Kyoto binds 37 rich nations to curb emissions during the pact's first commitment period of 2008-2012. Developing nations are excluded.

According to U.N. data, India's per-capita emissions of carbon dioxide, the main greenhouse gas, were 1.2 tonnes in 2004, compared with 20.6 tonnes for the United States for the same year.

"CLIMATE JUSTICE"

Officials said the new national plan will not include any overall emissions targets. India says it must use more energy to lift its population from poverty and that its per-capita emissions are a fraction of those in rich nations, which have burnt fossil fuels unhindered since the Industrial Revolution.

"We cannot continue with a global development model in which some countries continue to maintain high carbon emissions," Singh said, calling for "climate justice."

Singh also made a strong pitch for an equitable global regime for transfer of green technology, saying such a measure was in the interest of developed nations.

"The world will have to...in the next two years create a consensus for cooperation that involves finance and technology support to countries for adaptation," he said.

The prime minister's council, which includes ministers, environmentalists, industrialists and journalists, is likely to consider ways to increase energy efficiency without undermining growth and bolster the contribution of renewable energy sources.
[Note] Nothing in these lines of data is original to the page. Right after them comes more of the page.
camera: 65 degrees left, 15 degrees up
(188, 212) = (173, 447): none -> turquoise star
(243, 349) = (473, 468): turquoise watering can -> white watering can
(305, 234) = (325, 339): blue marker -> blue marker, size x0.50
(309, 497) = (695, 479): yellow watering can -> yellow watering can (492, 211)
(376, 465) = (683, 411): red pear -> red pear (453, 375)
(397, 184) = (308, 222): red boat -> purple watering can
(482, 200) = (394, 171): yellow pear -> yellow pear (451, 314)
It will also ponder ways to combat the effects of global warming, which threatens the livelihoods of hundreds of millions of people on the Indian subcontinent by melting glaciers that feed major rivers and causing frequent floods, droughts and heat waves.

Singh also said India should look at its energy policy to see whether it was contributing to environmental degradation.

"Are we encouraging overuse of resources through misdirected subsidies?" the prime minister said, calling for a debate on the energy pricing policy that is so often driven by populist political considerations.

"What are the long-term costs of the short-term benefits we seek from such policies?

"We need a much wider national debate on such issues."